Often times we want to run a large job (or a few smaller jobs) on an HPC system but we cannot make one large submission due to constraints in the maximum number of cores we can use at a time. One way around this issue is to submit smaller jobs, some of which will be sent to the queue. However, this often leads to using more cores than we can or should at a time due to the queue management system fitting as many of our smaller jobs as possible in the available cores, which may prevent other users from using the system for a long time or lead to higher system usage than allowed.
To avoid this, one solution is to submit one smaller job at a time, waiting until the job(s) that is(are) currently running to be finished. This solution requires constant queue monitoring and is only as efficient as we can monitor the queue.
A better solution is the use of job chaining (
qsub -W depend), which automatically submits a new job after the currently running one is finished. Below is an example of how to use job chaining for three jobs with one submission script:
#!/bin/bash FIRST=$(qsub job1.sh) echo $FIRST SECOND=$(qsub -W depend=afterany:$FIRST job2.sh) echo $SECOND THIRD=$(qsub -W depend=afterany:$SECOND job3.sh) echo $THIRD
In the example above, variables FIRST, SECOND and THIRD will receive the job ID, and line
qsub -W depend=afterany:$FIRST job2.sh can be read as: submit job2.sh after job with ID $FIRST is finished with or without errors (
afterany). It is also possible to set a job to be submitted only if the previous job ends with ok status or with an error.
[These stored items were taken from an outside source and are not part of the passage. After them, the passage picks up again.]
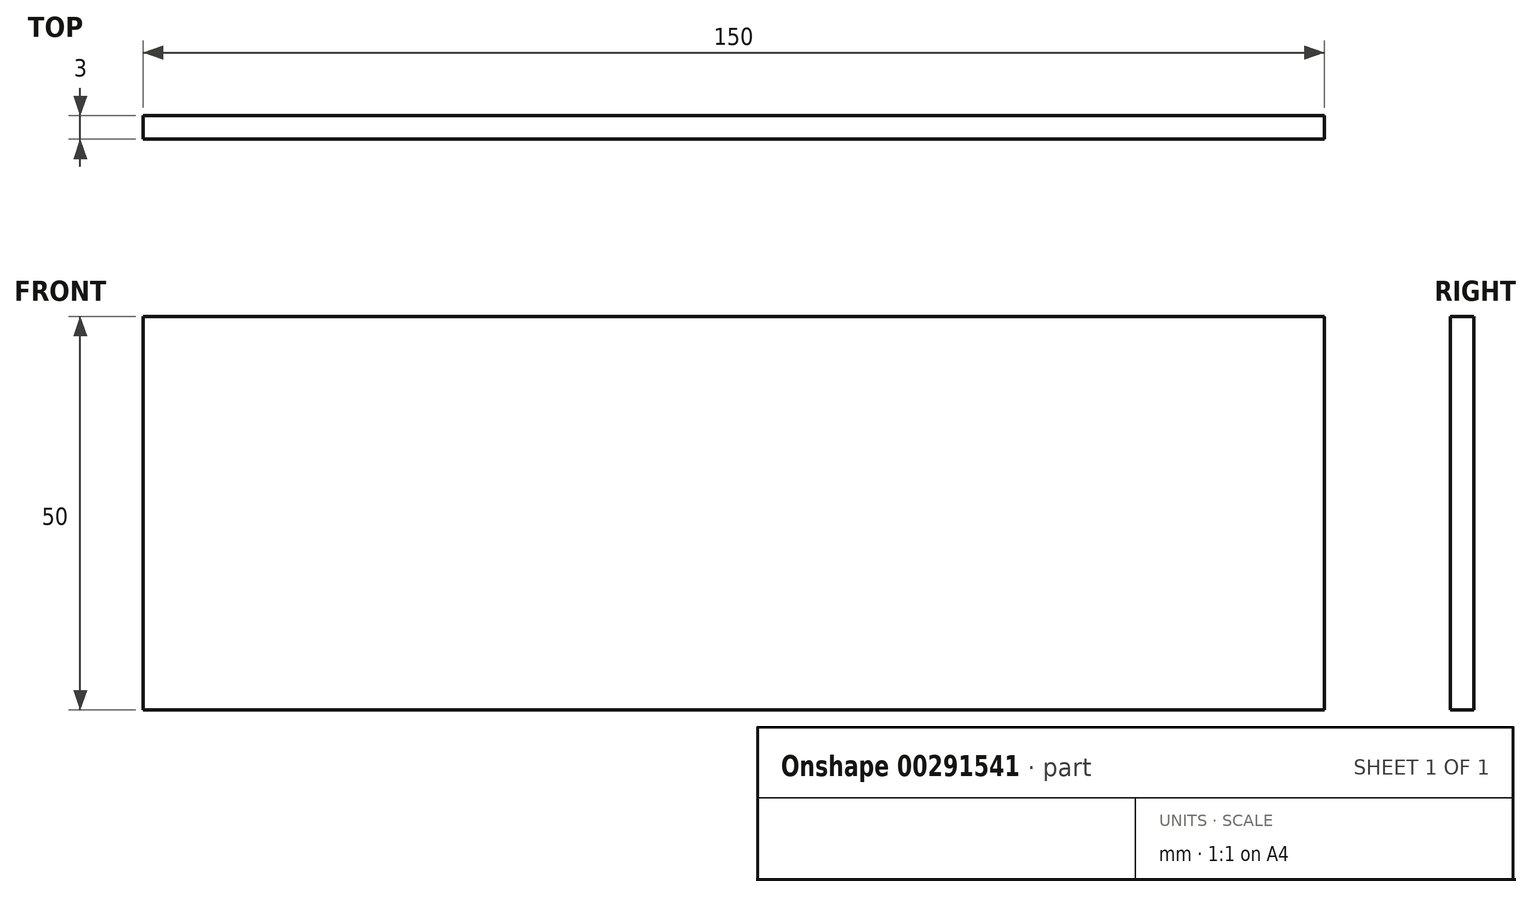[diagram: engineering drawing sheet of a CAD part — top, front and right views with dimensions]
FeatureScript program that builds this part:
annotation { "Feature Type Name" : "Feature", "Feature Type Description" : "" }
export const myFeature = defineFeature(function(context is Context, id is Id, definition is map)
    precondition{}
    {
        {
            var Q0;
            Q0=qCreatedBy(makeId("Front.planeOp"),FACE);
            var sketch = newSketch(context, id + "F0", { "sketchPlane" : qUnion([Q0])});
            skLineSegment(sketch, "E0.bottom", {"start": v(-75, 25) * mm, "end": v(75, 25) * mm});
            skLineSegment(sketch, "E0.top", {"start": v(-75, -25) * mm, "end": v(75, -25) * mm});
            skLineSegment(sketch, "E0.left", {"start": v(-75, 25) * mm, "end": v(-75, -25) * mm});
            skLineSegment(sketch, "E0.right", {"start": v(75, 25) * mm, "end": v(75, -25) * mm});
            skSolve(sketch);
        }
        {
            var Q0;
            Q0=makeQuery(id+"F0.imprint","IMPRINT",FACE,{"disambiguationData":[TD([[makeQuery(id+"F0.imprint","IMPRINT",EDGE,{"derivedFrom":sQuery(id+"F0.wireOp",EDGE,"E0.bottom")}),-1.0]])]});
            extrude(context, id + "F1", {"entities" : qUnion([Q0]), "endBound" : BoundingType.SYMMETRIC, "depth" : 3 * mm});
        }
    });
|after||Execute current job after listed jobs have begun.|
|afterany||Execute current job after job has terminated with any status.|
|afterok||Execute current job after job has terminated without error.|
|afternotok||Execute current job after job has terminated with an error.|
With this, you should be able to not lock everyone else out of the HPC system while not having to spend a week checking on the status of runs every few hours.